08/05/2011| 9:45:54 AM| 中文

NORWALK, Conn., August 4, 2011. . . Priceline.com Incorporated (Nasdaq: PCLN) today reported 2nd quarter 2011 financial results for the Priceline Group. Second quarter gross travel bookings for the Group, which refers to the total dollar value, generally inclusive of all taxes and fees, of all travel services purchased by consumers, were $5.8 billion, an increase of 70% over a year ago.

  The Group had revenues in the 2nd quarter of $1.1 billion, a 44% increase over a year ago. The Group's international operations contributed revenues in the 2nd quarter of $612.9 million, a 90% increase versus a year ago (approximately 71% on a local currency basis). The Group's gross profit for the 2nd quarter was $749.2 million, a 68% increase from the prior year. International operations contributed gross profit in the 2nd quarter of $612.1 million, a 90% increase versus a year ago (approximately 71% growth on a local currency basis). The Group's operating income in the 2nd quarter was $324.7 million, an 88% increase from the prior year. The Group had GAAP net income applicable to common shareholders for the 2nd quarter of $256.4 million, or $5.02 per diluted share, which compares to $115.0 million or $2.26 per diluted share, in the same period a year ago.

  Non-GAAP net income in the 2nd quarter was $282.6 million, a 79% increase versus the prior year.  Non-GAAP net income was $5.49 per diluted share, compared to $3.09 per diluted share a year ago. As of August 4, 2011, First Call analyst consensus of non-GAAP net income per diluted share for the 2nd  quarter 2011 was $4.91.

  Adjusted EBITDA for the 2nd quarter 2011 was $349.1 million, an increase of 71% over a year ago. The section below entitled "Non-GAAP Financial Measures" provides a definition and information about the use of non-GAAP financial measures in this press release and the attached financial and statistical supplement reconciles non-GAAP financial information with the Group's financial results under GAAP.

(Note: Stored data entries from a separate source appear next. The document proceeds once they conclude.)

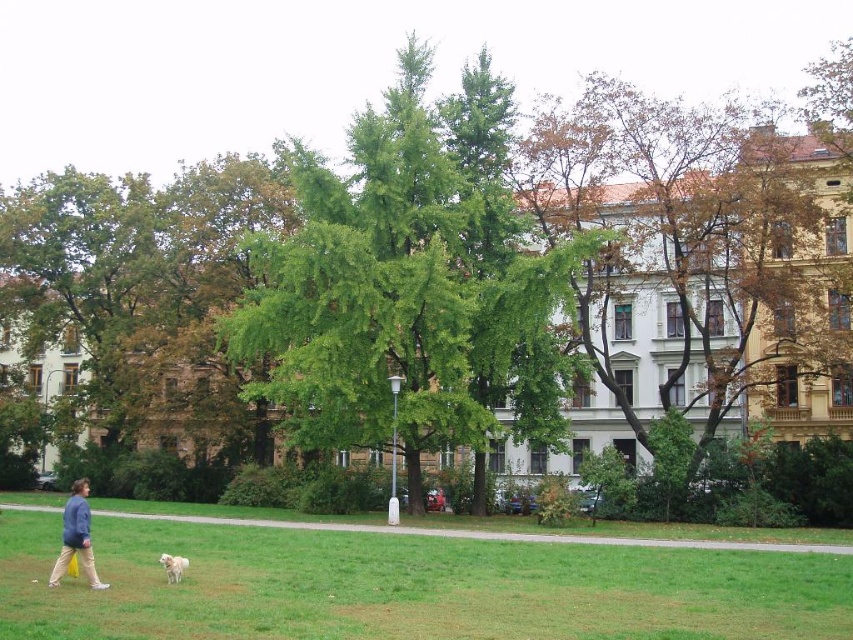
Question: Estimate the real-world distances between objects in this image. Which object is farther from the green grass at lower left?

Choices:
 (A) green leafy tree at center
 (B) brown textured tree at upper right
 (C) white fluffy dog at lower left

Answer: (B)

Question: Which object is farther from the camera taking this photo?

Choices:
 (A) green grass at lower left
 (B) green leafy tree at center
 (C) white fluffy dog at lower left
 (D) blue denim jacket at lower left

Answer: (B)

Question: Can you confirm if green grass at lower left is positioned below white fluffy dog at lower left?

Choices:
 (A) no
 (B) yes

Answer: (B)

Question: In this image, where is green leafy tree at center located relative to brown textured tree at upper right?

Choices:
 (A) left
 (B) right

Answer: (A)

Question: Which point is closer to the camera?

Choices:
 (A) (819, 280)
 (B) (303, 282)
 (C) (28, 532)
 (D) (164, 561)

Answer: (D)

Question: Is green leafy tree at center positioned at the back of green grass at lower left?

Choices:
 (A) no
 (B) yes

Answer: (B)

  “The Group benefitted from strong 2nd quarter performances by our global hotel and rental car businesses,” said Jeffery H. Boyd, President and Chief Executive Officer of the Priceline Group.
“Global hotel room nights increased 56% compared to last year, while global rental car days were up 55% for the 2nd  quarter. In general, our hotel booking business is benefitting from improving ADRs, continuing strength in our core markets, and high rates of growth in new markets, particularly Asia-Pacific, where both Booking.com and Agoda are performing well.”

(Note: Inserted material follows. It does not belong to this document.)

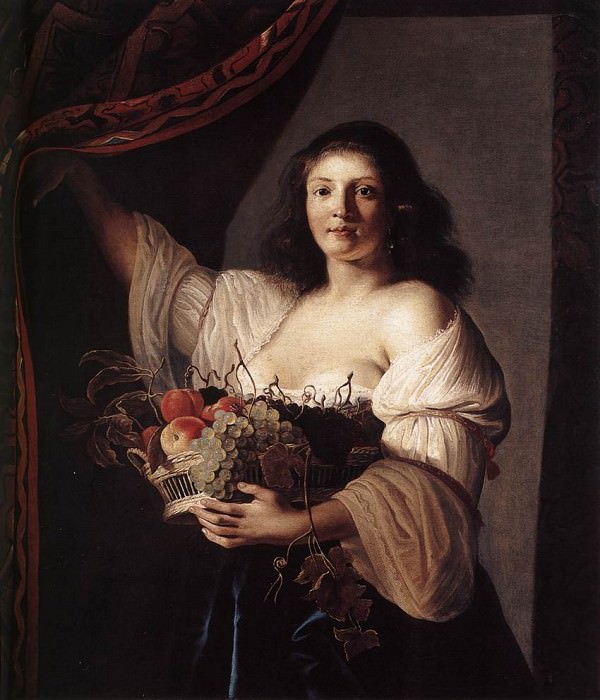
At what (x,y) coordinates should I click in order to perform the action: click on curtain. Please return your answer as a coordinate pair (x, y). This screenshot has height=700, width=600. Looking at the image, I should click on (196, 112).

  Mr. Boyd continued, “Priceline.com’s airline ticketing business experienced its strongest quarterly growth in the last six quarters, with ticket sales up 7%, and opaque ticket sales well in excess of that. Our airline partners participated more aggressively in our opaque service in the quarter’s high fare environment and priceline.com also benefitted competitively from having a larger complement of available airlines compared to other airline ticketing services.”

  Looking forward, Mr. Boyd said, “Economic pressures around the world are giving leisure and business travelers ample reasons to look for maximum value in their travel spending. As we enter the height of the summer travel season, we believe that the brands represented in the Priceline Group offer superior value to our customers and we continue to work toward extending our services to new markets and consumers around the world.”

  The Priceline Group provided the following guidance for the 3rd quarter 2011:

  Year-over-year increase in total gross travel bookings of approximately 47% - 52%.

  Year-over-year increase in international gross travel bookings of approximately 62% - 67% (an increase of approximately 49% - 54% on a local currency basis).

  Year-over-year increase in domestic gross travel bookings of approximately 8% to 13%.

  Year-over-year increase in revenue of approximately 37% to 42%.

  Year-over-year increase in gross profit of approximately 54% to 59%.

  Adjusted EBITDA of approximately $595 million to $615 million.

  Non-GAAP net income of between $9.10 and $9.30 per diluted share.